Görevler:
1. CHP ile ilgili metne göre aşağıdaki soruları yanıtlayınız.
(a) Cumhuriyet Halk Partisi hangi tarihte kurulmuştur?
(b) Bursa'da CHP'ye yerelde iktidar olma başarısını getiren isim kimdir?
(c) Özgür Özel'in yaşı kaç olarak belirtilmektedir?
2. CHP ile ilgili metinde "Gazi Mustafa Kemal Atatürk’ün önderliğinde" sözleriyle başlayan paragrafı, temel bilgilerini koruyarak daha kısa biçimde yeniden yazınız.
3. CHP ile ilgili metnin "Gazi Mustafa Kemal" sözlerinden "çıkmaz içerisine girdi?" sözlerine kadar olan kısmını hiçbir değişiklik yapmadan aynen tekrarlayınız.

Gösterilen Metin:
* * * * *
Gazi Mustafa Kemal Atatürk’ün önderliğinde 9 Eylül 1923 tarihinde kurulan Cumhuriyet Halk Partisi; Türkiye’nin ana muhalefet partisi olarak son yerel seçimlerde yerelde iktidar başarısını yakalamış, varlığı yüzyılı aşan Türkiye’nin ilk siyasi partisi. Ve yine kısa adı ile CHP tam adı ile Cumhuriyet Halk Partisi Genel Başkanı Eczacı Özgür Özel, son yerel seçimlerde iktidarı omuzlayan yenilikçi, dinamik ve entelektüel lider olarak gençlerin desteğini almaya devam ediyor. Özgür Özel liderliğindeki CHP’ye yerelde iktidar olma başarısını getiren isimler ise; İstanbul’da Ekrem İmamoğlu, Ankara’da Mansur Yavaş ve Bursa’da Mustafa Bozbey’dir. Peki, CHP yerelde iktidar olduğu halde yerel seçimlerin üzerinden daha 1 yıl geçmemesine rağmen neden derin bir çıkmaz içerisine girdi?
Lider o dur ki; başarıyı hazmedebildiği kadar başarısızlık süreçlerini de doğru okuyabilsin. Hiçbir zafer yoktur ki, liderin tek başına kazanabildiği bir zafer olsun. 50 yaşında, Türkiye’nin ana muhalefet partisi Genel Başkanı olan Eczacı Özgür Özel; son dönemde hayata geçirdiği hamleler ile CHP’yi Türkiye partisi yapmaya çalışırken, aslında CHP içerisinde güçlü bir kesime kendisini tasfiye etme fırsatlarını da yarattı. Evet, önümüzdeki birkaç ay içerisinde göreceğiz ki; CHP’de olağanüstü bir kongre süreci yaşanacak ve Genel Başkan Özgür Özel, koltuğunu tanıdık bir isme devredecek! İşte o vakit geldiğinde hem CHP içerisindeki dengeler yeniden kurgulanacak hem de olası anayasa referandumu, erken seçim ve akabinde yerel seçimler denklemleri yeniden şekillenecek. CHP Genel Başkanı Özgür Özel sayesinde koltuğunda oturanlar belki de onun görevden el çektirilmesi ile birlikte kendi parti tabanlarının hamleleri ile kısa sürede koltuklarını parti içerisindeki başka arkadaşlarına devredecekler! Bu değişimin ilk örneklerini önce ilçe belediyelerinde görmeye başlayacağız. Akabinde İl ve Büyükşehir Belediyelerinde bazı değişimler söz konusu olacak! Peki, CHP neden yerelde sağladığı iktidar başarısını ülke genelinde elde edemiyor?
* * * * *
Seçilmiş Veriler:
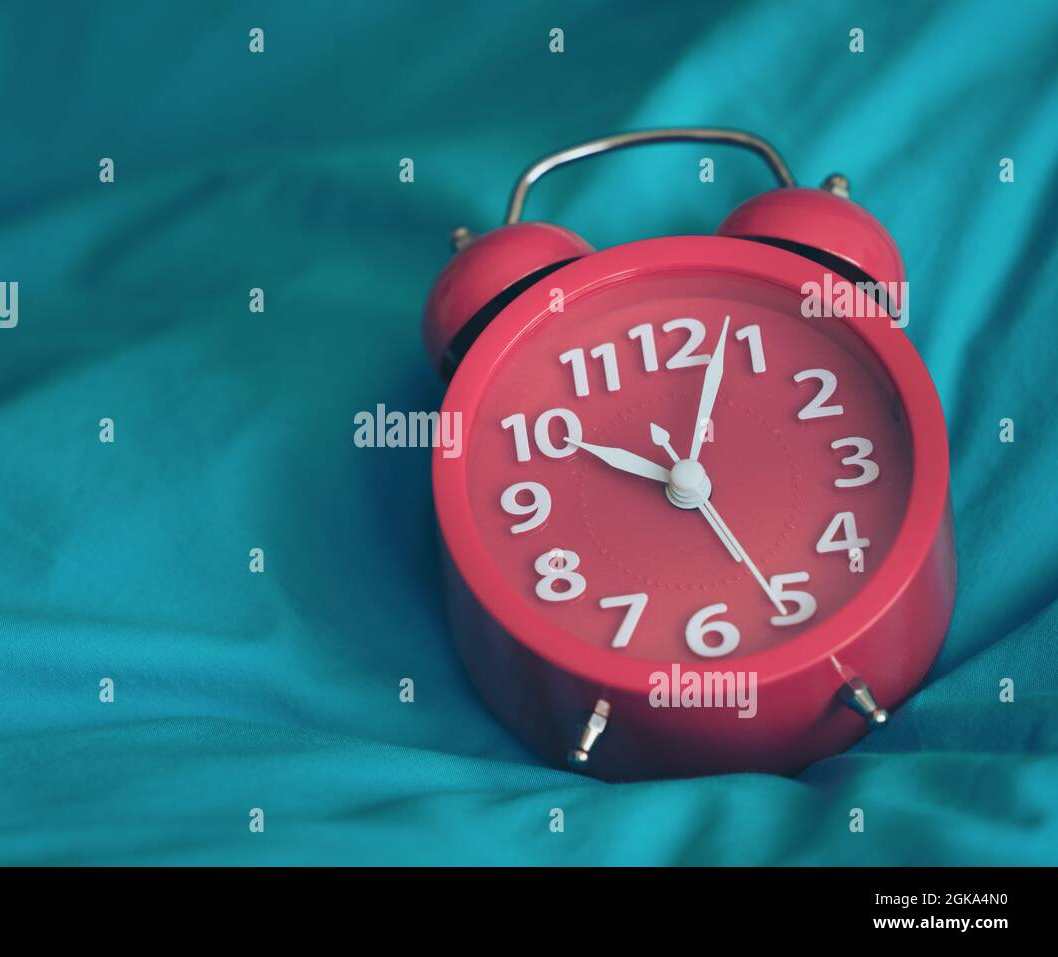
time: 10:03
* * * * *
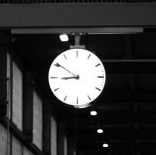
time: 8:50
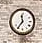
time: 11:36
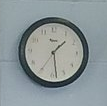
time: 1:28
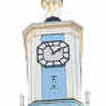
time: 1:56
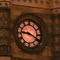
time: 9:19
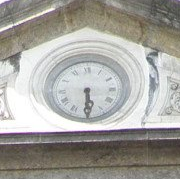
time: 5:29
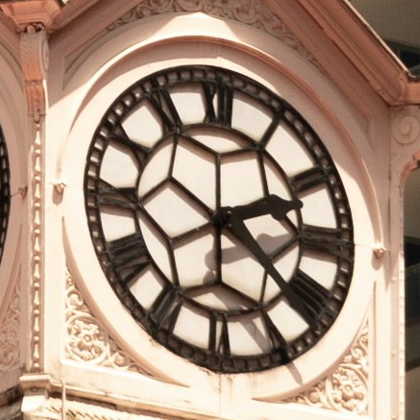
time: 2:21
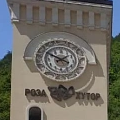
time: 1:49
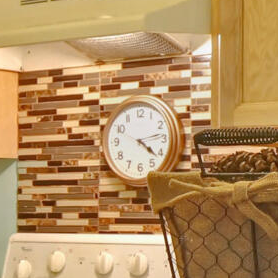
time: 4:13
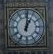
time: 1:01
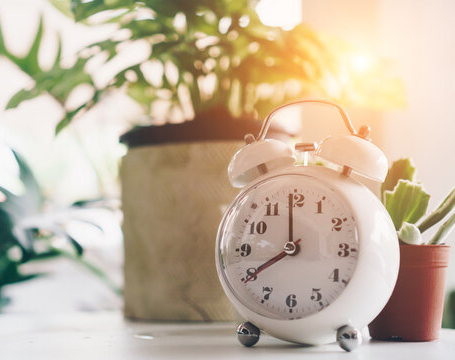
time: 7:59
* * * * *
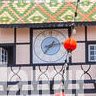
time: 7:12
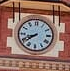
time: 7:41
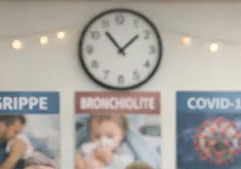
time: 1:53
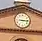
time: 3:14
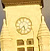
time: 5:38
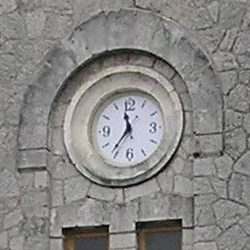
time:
* * * * *
Tam Yanıtlar:
1.
(a) 9 Eylül 1923
(b) Mustafa Bozbey
(c) 50

2. Cumhuriyet Halk Partisi (CHP), 9 Eylül 1923'te Gazi Mustafa Kemal Atatürk'ün önderliğinde kurulmuştur. Varlığı yüzyılı aşan bu parti, Türkiye'nin ilk siyasi partisi ve ana muhalefet partisidir. Son yerel seçimlerde yerelde iktidar olmuştur. Genel Başkanı Eczacı Özgür Özel, gençlerin desteğini almaya devam etmektedir. Bu başarıyı getiren isimler İstanbul'da Ekrem İmamoğlu, Ankara'da Mansur Yavaş ve Bursa'da Mustafa Bozbey'dir. Paragraf, yerel seçimlerin üzerinden bir yıl geçmeden CHP'nin neden derin bir çıkmaza girdiği sorusuyla sona ermektedir.

3.
Gazi Mustafa Kemal Atatürk’ün önderliğinde 9 Eylül 1923 tarihinde kurulan Cumhuriyet Halk Partisi; Türkiye’nin ana muhalefet partisi olarak son yerel seçimlerde yerelde iktidar başarısını yakalamış, varlığı yüzyılı aşan Türkiye’nin ilk siyasi partisi. Ve yine kısa adı ile CHP tam adı ile Cumhuriyet Halk Partisi Genel Başkanı Eczacı Özgür Özel, son yerel seçimlerde iktidarı omuzlayan yenilikçi, dinamik ve entelektüel lider olarak gençlerin desteğini almaya devam ediyor. Özgür Özel liderliğindeki CHP’ye yerelde iktidar olma başarısını getiren isimler ise; İstanbul’da Ekrem İmamoğlu, Ankara’da Mansur Yavaş ve Bursa’da Mustafa Bozbey’dir. Peki, CHP yerelde iktidar olduğu halde yerel seçimlerin üzerinden daha 1 yıl geçmemesine rağmen neden derin bir çıkmaz içerisine girdi?